RECORDS TO PROCESS section start

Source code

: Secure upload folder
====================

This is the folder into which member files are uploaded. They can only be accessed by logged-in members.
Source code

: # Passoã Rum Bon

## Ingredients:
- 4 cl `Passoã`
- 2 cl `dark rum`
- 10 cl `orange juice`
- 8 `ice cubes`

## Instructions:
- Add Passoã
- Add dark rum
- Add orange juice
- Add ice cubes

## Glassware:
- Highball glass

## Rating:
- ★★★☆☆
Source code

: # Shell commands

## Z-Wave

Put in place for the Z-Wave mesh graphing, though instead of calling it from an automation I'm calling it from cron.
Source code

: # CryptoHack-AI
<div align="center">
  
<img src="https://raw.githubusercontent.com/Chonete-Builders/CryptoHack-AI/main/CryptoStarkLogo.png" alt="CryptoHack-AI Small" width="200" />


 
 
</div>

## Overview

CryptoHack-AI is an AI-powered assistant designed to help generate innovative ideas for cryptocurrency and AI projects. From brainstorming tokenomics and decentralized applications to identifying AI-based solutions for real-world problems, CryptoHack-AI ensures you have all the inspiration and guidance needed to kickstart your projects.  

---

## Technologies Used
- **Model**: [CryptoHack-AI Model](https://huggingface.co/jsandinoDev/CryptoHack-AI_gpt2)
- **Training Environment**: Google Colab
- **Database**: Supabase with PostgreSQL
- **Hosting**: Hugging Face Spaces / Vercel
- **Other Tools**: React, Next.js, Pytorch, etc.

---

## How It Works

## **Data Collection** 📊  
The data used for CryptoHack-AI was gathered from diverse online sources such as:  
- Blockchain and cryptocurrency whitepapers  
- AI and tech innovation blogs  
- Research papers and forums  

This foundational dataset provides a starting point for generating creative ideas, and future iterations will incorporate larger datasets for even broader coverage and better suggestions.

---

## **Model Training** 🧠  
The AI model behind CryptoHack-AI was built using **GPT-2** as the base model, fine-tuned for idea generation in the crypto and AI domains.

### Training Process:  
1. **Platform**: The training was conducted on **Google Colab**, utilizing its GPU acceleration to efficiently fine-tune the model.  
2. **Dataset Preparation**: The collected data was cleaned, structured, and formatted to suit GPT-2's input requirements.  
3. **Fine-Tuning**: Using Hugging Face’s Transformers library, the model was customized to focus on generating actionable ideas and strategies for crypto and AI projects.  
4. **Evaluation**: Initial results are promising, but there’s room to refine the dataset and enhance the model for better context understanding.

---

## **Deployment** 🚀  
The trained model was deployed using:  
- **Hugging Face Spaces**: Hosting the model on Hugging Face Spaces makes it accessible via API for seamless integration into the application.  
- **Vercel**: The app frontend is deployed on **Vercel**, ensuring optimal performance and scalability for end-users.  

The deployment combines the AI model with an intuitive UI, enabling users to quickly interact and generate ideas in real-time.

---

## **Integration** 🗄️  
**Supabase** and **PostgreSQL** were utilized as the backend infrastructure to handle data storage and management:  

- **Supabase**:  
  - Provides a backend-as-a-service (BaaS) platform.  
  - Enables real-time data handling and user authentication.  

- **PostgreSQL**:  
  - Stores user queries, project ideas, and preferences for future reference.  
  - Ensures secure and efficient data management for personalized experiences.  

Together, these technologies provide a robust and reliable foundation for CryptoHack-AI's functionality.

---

RECORDS TO PROCESS section end

TASK DETAILS:
Could you pull out the source text of every item above and reproduce it character for character?

ANSWER FOR THE TASK:
Source code

: Secure upload folder
====================

This is the folder into which member files are uploaded. They can only be accessed by logged-in members.
Source code

: # Passoã Rum Bon

## Ingredients:
- 4 cl `Passoã`
- 2 cl `dark rum`
- 10 cl `orange juice`
- 8 `ice cubes`

## Instructions:
- Add Passoã
- Add dark rum
- Add orange juice
- Add ice cubes

## Glassware:
- Highball glass

## Rating:
- ★★★☆☆
Source code

: # Shell commands

## Z-Wave

Put in place for the Z-Wave mesh graphing, though instead of calling it from an automation I'm calling it from cron.
Source code

: # CryptoHack-AI
<div align="center">
  
<img src="https://raw.githubusercontent.com/Chonete-Builders/CryptoHack-AI/main/CryptoStarkLogo.png" alt="CryptoHack-AI Small" width="200" />


 
 
</div>

## Overview

CryptoHack-AI is an AI-powered assistant designed to help generate innovative ideas for cryptocurrency and AI projects. From brainstorming tokenomics and decentralized applications to identifying AI-based solutions for real-world problems, CryptoHack-AI ensures you have all the inspiration and guidance needed to kickstart your projects.  

---

## Technologies Used
- **Model**: [CryptoHack-AI Model](https://huggingface.co/jsandinoDev/CryptoHack-AI_gpt2)
- **Training Environment**: Google Colab
- **Database**: Supabase with PostgreSQL
- **Hosting**: Hugging Face Spaces / Vercel
- **Other Tools**: React, Next.js, Pytorch, etc.

---

## How It Works

## **Data Collection** 📊  
The data used for CryptoHack-AI was gathered from diverse online sources such as:  
- Blockchain and cryptocurrency whitepapers  
- AI and tech innovation blogs  
- Research papers and forums  

This foundational dataset provides a starting point for generating creative ideas, and future iterations will incorporate larger datasets for even broader coverage and better suggestions.

---

## **Model Training** 🧠  
The AI model behind CryptoHack-AI was built using **GPT-2** as the base model, fine-tuned for idea generation in the crypto and AI domains.

### Training Process:  
1. **Platform**: The training was conducted on **Google Colab**, utilizing its GPU acceleration to efficiently fine-tune the model.  
2. **Dataset Preparation**: The collected data was cleaned, structured, and formatted to suit GPT-2's input requirements.  
3. **Fine-Tuning**: Using Hugging Face’s Transformers library, the model was customized to focus on generating actionable ideas and strategies for crypto and AI projects.  
4. **Evaluation**: Initial results are promising, but there’s room to refine the dataset and enhance the model for better context understanding.

---

## **Deployment** 🚀  
The trained model was deployed using:  
- **Hugging Face Spaces**: Hosting the model on Hugging Face Spaces makes it accessible via API for seamless integration into the application.  
- **Vercel**: The app frontend is deployed on **Vercel**, ensuring optimal performance and scalability for end-users.  

The deployment combines the AI model with an intuitive UI, enabling users to quickly interact and generate ideas in real-time.

---

## **Integration** 🗄️  
**Supabase** and **PostgreSQL** were utilized as the backend infrastructure to handle data storage and management:  

- **Supabase**:  
  - Provides a backend-as-a-service (BaaS) platform.  
  - Enables real-time data handling and user authentication.  

- **PostgreSQL**:  
  - Stores user queries, project ideas, and preferences for future reference.  
  - Ensures secure and efficient data management for personalized experiences.  

Together, these technologies provide a robust and reliable foundation for CryptoHack-AI's functionality.

---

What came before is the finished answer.